[DATA PROVIDED start]

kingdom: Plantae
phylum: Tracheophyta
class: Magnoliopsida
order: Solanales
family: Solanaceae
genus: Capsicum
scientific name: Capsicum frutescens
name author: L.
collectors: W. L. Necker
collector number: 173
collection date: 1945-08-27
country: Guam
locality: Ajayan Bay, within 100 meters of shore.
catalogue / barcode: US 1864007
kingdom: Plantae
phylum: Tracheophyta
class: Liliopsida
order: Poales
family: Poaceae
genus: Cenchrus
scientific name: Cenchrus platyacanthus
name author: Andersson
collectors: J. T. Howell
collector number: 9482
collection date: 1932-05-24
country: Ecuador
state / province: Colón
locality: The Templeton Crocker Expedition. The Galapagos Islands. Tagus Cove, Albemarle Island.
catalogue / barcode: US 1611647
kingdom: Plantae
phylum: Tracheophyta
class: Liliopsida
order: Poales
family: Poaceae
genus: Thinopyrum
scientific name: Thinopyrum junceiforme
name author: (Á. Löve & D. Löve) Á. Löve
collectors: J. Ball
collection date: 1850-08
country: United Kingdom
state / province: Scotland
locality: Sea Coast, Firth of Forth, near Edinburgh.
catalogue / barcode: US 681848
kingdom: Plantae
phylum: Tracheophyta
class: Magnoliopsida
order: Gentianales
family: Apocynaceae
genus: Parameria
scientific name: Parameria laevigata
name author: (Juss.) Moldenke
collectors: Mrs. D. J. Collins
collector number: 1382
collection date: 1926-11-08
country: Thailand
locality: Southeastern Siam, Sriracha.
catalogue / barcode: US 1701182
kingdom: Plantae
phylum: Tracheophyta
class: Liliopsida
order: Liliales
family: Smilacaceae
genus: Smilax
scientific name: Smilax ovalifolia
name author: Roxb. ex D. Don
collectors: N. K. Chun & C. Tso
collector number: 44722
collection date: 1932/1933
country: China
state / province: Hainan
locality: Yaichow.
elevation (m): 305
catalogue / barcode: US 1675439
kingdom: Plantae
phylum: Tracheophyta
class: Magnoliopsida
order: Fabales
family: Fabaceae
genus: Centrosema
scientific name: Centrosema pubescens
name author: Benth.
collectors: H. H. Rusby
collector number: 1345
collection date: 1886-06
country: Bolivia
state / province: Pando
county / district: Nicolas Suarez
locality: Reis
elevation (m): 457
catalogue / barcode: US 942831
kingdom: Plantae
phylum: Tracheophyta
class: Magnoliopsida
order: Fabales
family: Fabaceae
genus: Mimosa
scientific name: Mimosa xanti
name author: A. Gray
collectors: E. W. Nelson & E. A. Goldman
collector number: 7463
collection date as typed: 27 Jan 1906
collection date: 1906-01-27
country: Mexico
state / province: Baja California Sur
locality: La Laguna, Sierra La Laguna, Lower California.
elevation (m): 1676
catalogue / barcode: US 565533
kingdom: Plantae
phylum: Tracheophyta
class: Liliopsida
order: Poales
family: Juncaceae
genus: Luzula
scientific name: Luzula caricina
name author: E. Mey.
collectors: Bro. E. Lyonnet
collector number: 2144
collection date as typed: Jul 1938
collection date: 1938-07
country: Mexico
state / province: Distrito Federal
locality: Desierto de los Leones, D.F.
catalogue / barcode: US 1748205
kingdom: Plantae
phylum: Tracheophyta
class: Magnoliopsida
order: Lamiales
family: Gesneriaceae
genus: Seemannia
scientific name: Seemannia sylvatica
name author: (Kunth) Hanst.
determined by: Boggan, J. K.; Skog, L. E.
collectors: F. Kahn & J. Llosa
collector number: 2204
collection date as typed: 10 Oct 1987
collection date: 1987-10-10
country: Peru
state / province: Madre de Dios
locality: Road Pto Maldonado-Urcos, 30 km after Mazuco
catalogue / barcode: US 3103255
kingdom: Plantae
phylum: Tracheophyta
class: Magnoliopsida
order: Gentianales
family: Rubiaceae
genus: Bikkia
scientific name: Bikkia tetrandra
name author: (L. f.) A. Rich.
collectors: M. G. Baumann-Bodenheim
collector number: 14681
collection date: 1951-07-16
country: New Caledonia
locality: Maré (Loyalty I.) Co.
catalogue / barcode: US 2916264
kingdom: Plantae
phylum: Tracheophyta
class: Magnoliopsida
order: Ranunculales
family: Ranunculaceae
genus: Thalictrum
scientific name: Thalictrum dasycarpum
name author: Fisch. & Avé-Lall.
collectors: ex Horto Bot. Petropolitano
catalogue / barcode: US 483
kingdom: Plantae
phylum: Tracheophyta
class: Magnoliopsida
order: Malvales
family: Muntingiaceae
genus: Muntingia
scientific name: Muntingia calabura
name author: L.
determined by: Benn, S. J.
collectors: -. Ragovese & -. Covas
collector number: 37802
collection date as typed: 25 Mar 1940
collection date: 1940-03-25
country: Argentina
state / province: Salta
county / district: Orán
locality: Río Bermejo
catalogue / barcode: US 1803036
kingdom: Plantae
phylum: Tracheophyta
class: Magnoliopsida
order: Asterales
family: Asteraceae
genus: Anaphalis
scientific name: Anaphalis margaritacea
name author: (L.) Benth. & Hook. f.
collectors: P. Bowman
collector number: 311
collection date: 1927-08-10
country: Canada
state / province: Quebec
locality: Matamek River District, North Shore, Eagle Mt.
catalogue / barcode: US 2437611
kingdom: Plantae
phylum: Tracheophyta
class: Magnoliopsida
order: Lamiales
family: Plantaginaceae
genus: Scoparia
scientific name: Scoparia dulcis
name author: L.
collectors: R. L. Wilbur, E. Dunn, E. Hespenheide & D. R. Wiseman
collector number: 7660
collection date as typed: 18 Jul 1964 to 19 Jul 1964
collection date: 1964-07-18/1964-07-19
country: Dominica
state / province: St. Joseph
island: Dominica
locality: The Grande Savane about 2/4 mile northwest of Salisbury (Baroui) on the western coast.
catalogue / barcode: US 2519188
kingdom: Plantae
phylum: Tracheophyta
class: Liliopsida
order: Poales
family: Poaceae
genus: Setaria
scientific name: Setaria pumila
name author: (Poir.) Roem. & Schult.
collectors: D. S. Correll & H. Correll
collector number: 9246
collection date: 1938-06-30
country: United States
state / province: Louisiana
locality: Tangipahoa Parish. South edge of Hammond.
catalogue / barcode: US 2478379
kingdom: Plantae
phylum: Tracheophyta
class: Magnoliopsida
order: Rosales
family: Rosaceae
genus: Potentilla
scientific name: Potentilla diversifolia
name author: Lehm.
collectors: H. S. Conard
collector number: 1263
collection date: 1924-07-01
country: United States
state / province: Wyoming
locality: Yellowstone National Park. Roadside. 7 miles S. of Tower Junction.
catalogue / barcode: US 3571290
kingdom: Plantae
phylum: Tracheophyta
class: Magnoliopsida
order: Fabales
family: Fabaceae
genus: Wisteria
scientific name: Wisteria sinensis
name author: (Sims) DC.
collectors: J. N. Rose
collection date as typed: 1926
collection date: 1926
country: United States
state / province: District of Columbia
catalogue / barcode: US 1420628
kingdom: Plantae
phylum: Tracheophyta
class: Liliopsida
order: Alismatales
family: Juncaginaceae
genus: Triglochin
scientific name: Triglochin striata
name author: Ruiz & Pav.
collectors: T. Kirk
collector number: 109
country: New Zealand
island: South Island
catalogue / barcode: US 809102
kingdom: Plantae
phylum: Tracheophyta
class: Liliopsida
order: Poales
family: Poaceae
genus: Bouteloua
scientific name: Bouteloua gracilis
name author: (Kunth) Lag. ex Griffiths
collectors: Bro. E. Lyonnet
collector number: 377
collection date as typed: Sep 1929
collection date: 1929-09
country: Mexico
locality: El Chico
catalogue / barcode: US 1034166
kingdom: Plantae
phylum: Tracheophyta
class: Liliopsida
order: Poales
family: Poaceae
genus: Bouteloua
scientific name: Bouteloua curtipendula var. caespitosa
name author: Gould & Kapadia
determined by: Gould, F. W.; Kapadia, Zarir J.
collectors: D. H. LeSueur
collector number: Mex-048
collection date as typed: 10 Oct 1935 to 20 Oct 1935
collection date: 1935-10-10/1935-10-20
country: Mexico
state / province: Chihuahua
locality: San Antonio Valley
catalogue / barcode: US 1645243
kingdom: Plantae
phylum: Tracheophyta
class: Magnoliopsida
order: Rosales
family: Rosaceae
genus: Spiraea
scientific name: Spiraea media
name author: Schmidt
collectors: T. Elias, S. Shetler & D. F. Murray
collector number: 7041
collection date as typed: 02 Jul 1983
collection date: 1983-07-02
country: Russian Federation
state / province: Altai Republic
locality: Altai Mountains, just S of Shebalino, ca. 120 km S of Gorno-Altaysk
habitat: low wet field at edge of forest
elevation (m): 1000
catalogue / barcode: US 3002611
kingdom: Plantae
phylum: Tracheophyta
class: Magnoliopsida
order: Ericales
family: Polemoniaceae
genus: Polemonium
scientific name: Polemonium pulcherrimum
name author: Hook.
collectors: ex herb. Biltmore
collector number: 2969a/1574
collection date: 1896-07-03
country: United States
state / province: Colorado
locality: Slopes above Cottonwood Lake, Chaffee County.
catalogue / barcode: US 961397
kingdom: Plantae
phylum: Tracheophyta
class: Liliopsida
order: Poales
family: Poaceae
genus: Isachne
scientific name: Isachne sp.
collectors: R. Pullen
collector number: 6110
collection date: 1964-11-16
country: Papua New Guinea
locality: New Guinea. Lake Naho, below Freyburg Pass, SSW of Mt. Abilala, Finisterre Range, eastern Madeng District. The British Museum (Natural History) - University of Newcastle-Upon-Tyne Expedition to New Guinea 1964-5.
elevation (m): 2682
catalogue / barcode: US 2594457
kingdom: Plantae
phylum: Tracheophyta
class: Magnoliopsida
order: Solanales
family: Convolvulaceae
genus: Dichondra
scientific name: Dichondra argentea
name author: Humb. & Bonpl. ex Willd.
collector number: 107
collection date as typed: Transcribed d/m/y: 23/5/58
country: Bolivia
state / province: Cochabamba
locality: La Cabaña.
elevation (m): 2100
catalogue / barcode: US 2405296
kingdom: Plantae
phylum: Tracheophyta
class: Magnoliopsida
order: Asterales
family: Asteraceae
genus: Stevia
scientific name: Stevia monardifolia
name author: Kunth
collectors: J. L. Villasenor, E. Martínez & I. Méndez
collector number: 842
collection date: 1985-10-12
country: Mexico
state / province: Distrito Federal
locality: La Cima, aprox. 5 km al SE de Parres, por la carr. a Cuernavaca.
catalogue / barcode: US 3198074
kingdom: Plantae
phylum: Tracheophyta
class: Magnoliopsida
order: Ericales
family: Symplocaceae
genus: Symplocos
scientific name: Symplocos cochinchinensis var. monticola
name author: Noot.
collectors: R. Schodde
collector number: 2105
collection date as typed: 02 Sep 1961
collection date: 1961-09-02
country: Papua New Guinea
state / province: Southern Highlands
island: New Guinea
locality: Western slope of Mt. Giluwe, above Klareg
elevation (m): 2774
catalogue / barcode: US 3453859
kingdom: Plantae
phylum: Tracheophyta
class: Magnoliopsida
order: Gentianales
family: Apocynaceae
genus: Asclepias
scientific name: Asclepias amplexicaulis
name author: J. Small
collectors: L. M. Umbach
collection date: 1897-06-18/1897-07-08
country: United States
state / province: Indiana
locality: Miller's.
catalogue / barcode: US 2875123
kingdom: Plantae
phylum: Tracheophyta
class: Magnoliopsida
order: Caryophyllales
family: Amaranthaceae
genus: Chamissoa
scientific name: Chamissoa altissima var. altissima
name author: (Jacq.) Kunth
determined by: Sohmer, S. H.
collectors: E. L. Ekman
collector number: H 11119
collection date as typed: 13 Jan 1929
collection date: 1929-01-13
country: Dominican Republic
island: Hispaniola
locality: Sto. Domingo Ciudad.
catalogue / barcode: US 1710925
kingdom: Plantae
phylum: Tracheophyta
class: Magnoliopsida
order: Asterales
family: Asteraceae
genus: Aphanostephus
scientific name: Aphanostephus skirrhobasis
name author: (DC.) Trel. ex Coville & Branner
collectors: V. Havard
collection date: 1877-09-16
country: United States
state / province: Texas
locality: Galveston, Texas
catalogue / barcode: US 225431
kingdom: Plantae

[DATA PROVIDED end]

- **REQUIRED TASK**:
Retype the lines of the items exactly, starting at the line that contains "collection date as typed: Sep 1929" and ending at the line that contains "genus: Polemonium", both included.

- **FINISHED ANSWER**:
collection date as typed: Sep 1929
collection date: 1929-09
country: Mexico
locality: El Chico
catalogue / barcode: US 1034166
kingdom: Plantae
phylum: Tracheophyta
class: Liliopsida
order: Poales
family: Poaceae
genus: Bouteloua
scientific name: Bouteloua curtipendula var. caespitosa
name author: Gould & Kapadia
determined by: Gould, F. W.; Kapadia, Zarir J.
collectors: D. H. LeSueur
collector number: Mex-048
collection date as typed: 10 Oct 1935 to 20 Oct 1935
collection date: 1935-10-10/1935-10-20
country: Mexico
state / province: Chihuahua
locality: San Antonio Valley
catalogue / barcode: US 1645243
kingdom: Plantae
phylum: Tracheophyta
class: Magnoliopsida
order: Rosales
family: Rosaceae
genus: Spiraea
scientific name: Spiraea media
name author: Schmidt
collectors: T. Elias, S. Shetler & D. F. Murray
collector number: 7041
collection date as typed: 02 Jul 1983
collection date: 1983-07-02
country: Russian Federation
state / province: Altai Republic
locality: Altai Mountains, just S of Shebalino, ca. 120 km S of Gorno-Altaysk
habitat: low wet field at edge of forest
elevation (m): 1000
catalogue / barcode: US 3002611
kingdom: Plantae
phylum: Tracheophyta
class: Magnoliopsida
order: Ericales
family: Polemoniaceae
genus: Polemonium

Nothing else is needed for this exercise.